Raouf Bundhun (ex-ministre et ancien vice-président de la république) : « Ne pas laisser les petits désaccords bloquer le développement »

À l’occasion du 58ᵉe anniversaire de l’indépendance de Maurice et du 34 e de la république, Raouf Bundhun, ancien ministre et acteur direct des événements qui ont conduit le pays à la souveraineté, revient sur une période charnière de l’histoire nationale. Candidat du Comité d’Action Musulman (CAM) dans la circonscription de Port-Louis Nord/Montagne-Longue (No 4) lors des élections de 1967, il évoque les tensions politiques de l’époque, les enjeux décisifs de ce scrutin et le rôle joué par les différentes forces réunies au sein de l’Independence Party dirigé par sir Seewoosagur Ramgoolam.

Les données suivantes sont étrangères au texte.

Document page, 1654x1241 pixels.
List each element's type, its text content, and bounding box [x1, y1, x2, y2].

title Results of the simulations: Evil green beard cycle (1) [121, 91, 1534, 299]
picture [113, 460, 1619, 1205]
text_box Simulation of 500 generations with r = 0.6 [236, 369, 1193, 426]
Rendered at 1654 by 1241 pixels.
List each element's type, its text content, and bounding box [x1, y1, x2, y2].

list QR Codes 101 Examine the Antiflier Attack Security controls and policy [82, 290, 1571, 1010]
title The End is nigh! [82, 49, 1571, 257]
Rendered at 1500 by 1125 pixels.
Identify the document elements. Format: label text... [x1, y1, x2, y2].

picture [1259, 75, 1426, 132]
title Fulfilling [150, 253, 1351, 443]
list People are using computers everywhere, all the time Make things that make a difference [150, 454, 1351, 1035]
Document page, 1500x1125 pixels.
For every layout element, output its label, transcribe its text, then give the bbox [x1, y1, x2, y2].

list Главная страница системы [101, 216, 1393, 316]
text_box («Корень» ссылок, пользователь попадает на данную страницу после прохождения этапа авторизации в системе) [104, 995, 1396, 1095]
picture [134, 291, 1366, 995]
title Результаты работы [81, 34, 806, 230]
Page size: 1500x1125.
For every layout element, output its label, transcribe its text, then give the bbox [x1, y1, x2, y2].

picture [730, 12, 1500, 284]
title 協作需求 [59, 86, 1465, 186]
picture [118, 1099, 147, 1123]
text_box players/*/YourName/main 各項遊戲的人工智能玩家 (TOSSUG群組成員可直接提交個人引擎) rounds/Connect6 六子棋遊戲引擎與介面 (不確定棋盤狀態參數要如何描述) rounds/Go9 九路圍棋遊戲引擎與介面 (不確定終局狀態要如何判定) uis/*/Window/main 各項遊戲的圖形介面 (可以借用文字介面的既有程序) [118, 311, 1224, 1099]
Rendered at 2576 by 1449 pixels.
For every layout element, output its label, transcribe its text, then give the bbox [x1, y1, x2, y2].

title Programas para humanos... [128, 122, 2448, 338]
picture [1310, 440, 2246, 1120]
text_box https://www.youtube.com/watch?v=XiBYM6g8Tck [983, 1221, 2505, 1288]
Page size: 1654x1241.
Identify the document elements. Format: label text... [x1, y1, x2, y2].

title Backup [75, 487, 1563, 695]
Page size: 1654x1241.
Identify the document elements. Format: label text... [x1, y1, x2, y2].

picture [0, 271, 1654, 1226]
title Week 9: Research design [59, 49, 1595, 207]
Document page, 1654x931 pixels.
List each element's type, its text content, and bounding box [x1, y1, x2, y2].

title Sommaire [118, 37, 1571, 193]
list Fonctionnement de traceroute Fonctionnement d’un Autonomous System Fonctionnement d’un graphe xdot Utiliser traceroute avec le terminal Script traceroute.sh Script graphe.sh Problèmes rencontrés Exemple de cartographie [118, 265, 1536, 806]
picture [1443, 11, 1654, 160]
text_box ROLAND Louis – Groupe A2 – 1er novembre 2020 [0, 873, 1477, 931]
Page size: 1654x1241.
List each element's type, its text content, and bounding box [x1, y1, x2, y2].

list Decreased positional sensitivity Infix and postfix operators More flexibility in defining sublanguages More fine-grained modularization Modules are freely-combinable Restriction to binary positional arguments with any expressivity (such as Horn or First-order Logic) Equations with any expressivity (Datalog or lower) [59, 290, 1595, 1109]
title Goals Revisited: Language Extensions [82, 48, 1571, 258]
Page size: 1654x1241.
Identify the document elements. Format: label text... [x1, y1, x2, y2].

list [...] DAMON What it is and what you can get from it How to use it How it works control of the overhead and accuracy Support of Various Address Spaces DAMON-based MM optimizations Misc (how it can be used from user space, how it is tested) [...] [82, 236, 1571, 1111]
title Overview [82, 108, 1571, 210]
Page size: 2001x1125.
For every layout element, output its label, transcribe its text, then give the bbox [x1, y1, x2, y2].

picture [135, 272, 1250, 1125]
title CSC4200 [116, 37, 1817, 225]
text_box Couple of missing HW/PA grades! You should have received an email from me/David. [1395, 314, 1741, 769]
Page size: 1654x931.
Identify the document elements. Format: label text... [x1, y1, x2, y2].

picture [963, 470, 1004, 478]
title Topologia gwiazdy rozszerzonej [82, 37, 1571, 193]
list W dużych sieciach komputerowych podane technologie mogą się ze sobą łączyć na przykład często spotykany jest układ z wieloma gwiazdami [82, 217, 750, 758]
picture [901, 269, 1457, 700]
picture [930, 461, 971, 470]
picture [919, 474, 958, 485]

Dans cet entretien, il partage également ses souvenirs du 12 mars 1968 au Champ-de-Mars, analyse l’évolution économique et politique du pays depuis l’indépendance, et s’exprime sur les défis actuels, tout en plaidant pour la préservation de l’unité nationale et de la solidarité qui, selon lui, a toujours constitué la force de Maurice. « Nous faisons confiance à un gouvernement d’unité nationale et souhaitons que ce gouvernement travaille. C’est mon vœu le plus sincère. »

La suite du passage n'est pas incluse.